Stir-Fried Shrimp and Vegetables
A stir-fry is a quick, easy and, depending on the ingredients, healthy meal for any occasion. However, when a variety of vegetables is included, there is a certain amount of prep work involved. I usually do not mind that but, unless I plan ahead, I don't always have the appropriate fresh vegetables on hand or the extra time to clean and cut them all. That is when frozen mixed vegetables come in handy. The variety I like to use for this recipe includes edamame, snow peas, baby corn, water chestnuts, carrots, broccoli and mushrooms, and comes without a seasoning packet or sauce. I add a few other vegetables for flavor and color, and the seasonings or sauces of my choice. If desired, make it even quicker by purchasing shrimp that are peeled and deveined.
- 2 tablespoons canola oil
- 1 pound large shrimp, peeled and deveined
- 1/4 large red bell pepper, cut into thin strips
- 1/4 small onion, cut into thin strips
- 3 large garlic cloves, minced
- 1 package (16-ounces) frozen Asian-Style vegetables (without seasoning or sauce)
- 1/2 teaspoon grated fresh ginger root (or 1/4 teaspoon grated dried ginger root)
- Pepper to taste
- 2 tablespoons dry sherry
- 1/2 teaspoon soy sauce, preferably lower-sodium (more if desired)

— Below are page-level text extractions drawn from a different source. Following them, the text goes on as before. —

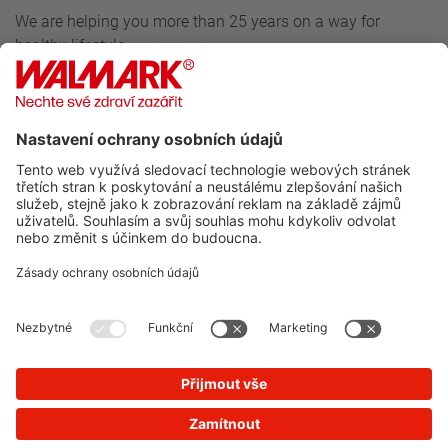
We are helping you more than 25 years on a way for
healthy lifestyle.
Follow us
For customers
Walmark
Do you want to know more about our news?
SUBSCRIBE TO NEWSLETTER
You will not receive spam from us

- 1 teaspoon toasted sesame oil
Pat shrimp dry with paper towels. Heat a 12-inch skillet over medium-high heat. Add the 2 tablespoons oil, then the shrimp. Sauté just until pink, about 2 minutes per side. Remove shrimp from pan and set aside.

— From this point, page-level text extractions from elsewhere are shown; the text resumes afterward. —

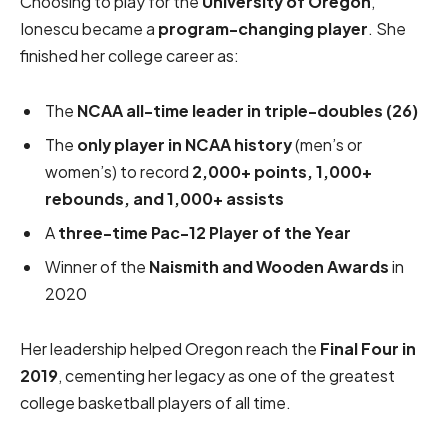
Choosing to play for the
University of Oregon
,
Ionescu became a
program-changing player
. She
finished her college career as:
The
NCAA all-time leader in triple-doubles (26)
The
only player in NCAA history
(men’s or
women’s) to record
2,000+ points, 1,000+
rebounds, and 1,000+ assists
A
three-time Pac-12 Player of the Year
Winner of the
Naismith and Wooden Awards
in
2020
Her leadership helped Oregon reach the
Final Four in
2019
, cementing her legacy as one of the greatest
college basketball players of all time.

Add the peppers and onions to the skillet. Sauté, tossing occasionally, until slightly softened, about 2 minutes. Add the garlic and sauté another minute. Add the frozen vegetables and ginger. Sauté, tossing often, until desired tenderness, about 6 minutes. Add the sherry, cooked shrimp, soy sauce and sesame oil. Toss for about one minute to combine. Serve immediately over rice, pasta or noodles.